Os economistas recomendam que quem já está no vermelho renegocie as dívidas junto aos credores e que quem está no azul evite dívidas desnecessárias. Já dizia um versículo conhecido da Bíblia: “aquele que está de pé, cuide para não cair”.
Vilão
De acordo com pesquisa realizada pela Boa Vista Serviços, administradora do Serviço Central de Proteção ao Crédito (SCPC), banco de dados com mais de 350 milhões de informações comerciais sobre consumidores e 42 milhões de registros de transações entre empresas, o cartão de crédito continua sendo um vilão. Dos 1.110 brasileiros inadimplentes entrevistados para a pesquisa, 28% declararam ter alguma restrição gerada por uma compra realizada com cartão de crédito. Em seguida, aparecem o carnê/boleto (26%), cheque sem fundos (18%), empréstimo pessoal (16%), cartão de loja (8%) e cheque especial (4%).
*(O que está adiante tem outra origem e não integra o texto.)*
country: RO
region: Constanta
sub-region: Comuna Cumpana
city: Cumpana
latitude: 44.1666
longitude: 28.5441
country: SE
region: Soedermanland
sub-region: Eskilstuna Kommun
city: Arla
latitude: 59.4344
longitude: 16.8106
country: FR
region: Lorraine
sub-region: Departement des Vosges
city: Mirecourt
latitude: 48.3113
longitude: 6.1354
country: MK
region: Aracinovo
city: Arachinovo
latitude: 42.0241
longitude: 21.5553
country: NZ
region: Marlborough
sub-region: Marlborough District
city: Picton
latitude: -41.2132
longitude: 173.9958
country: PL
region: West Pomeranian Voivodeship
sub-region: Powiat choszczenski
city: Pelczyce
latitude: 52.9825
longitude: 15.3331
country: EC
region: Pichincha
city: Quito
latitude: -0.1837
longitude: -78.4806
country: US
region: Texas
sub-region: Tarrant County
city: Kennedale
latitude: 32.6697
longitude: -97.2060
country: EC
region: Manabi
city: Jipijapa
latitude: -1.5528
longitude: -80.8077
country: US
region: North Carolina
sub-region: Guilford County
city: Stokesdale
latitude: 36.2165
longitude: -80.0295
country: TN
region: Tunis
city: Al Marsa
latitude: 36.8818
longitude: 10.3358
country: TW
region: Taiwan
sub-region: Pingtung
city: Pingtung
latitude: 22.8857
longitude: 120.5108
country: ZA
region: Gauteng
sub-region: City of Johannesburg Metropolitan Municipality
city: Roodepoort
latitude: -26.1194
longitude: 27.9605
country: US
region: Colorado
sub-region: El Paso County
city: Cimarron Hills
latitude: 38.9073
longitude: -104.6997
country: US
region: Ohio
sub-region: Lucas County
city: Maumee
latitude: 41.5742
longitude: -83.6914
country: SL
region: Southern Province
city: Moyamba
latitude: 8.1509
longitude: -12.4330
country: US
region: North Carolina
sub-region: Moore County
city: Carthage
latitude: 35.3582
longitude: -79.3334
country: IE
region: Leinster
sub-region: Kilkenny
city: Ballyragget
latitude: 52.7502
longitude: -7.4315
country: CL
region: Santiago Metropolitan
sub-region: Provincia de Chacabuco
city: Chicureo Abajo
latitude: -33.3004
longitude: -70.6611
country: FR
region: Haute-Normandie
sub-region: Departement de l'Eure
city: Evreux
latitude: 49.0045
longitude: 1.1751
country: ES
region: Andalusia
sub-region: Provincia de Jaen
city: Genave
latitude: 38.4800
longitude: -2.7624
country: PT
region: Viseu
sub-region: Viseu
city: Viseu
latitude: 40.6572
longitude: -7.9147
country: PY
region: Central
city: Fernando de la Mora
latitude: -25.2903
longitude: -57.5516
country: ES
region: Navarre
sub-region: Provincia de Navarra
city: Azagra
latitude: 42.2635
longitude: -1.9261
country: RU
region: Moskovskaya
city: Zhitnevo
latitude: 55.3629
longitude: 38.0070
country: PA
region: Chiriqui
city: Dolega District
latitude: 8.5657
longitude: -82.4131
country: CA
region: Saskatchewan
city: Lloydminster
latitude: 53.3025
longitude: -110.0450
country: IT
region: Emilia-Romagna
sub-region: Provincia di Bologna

O cartão de crédito foi apontado como causador da restrição por 29% dos entrevistados com renda média familiar de até três salários mínimos, e 20% dos entrevistados com renda média familiar acima de dez salários mínimos. O levantamento foi divulgado no último dia 30 e mostra que metade dos entrevistados foi parar nos cadastros da Serasa ou SPC por possuir apenas uma conta em atraso. “O cartão de crédito, se mal utilizado, é o primeiro passo para o cemitério”, observa Marcus Guedes, economista.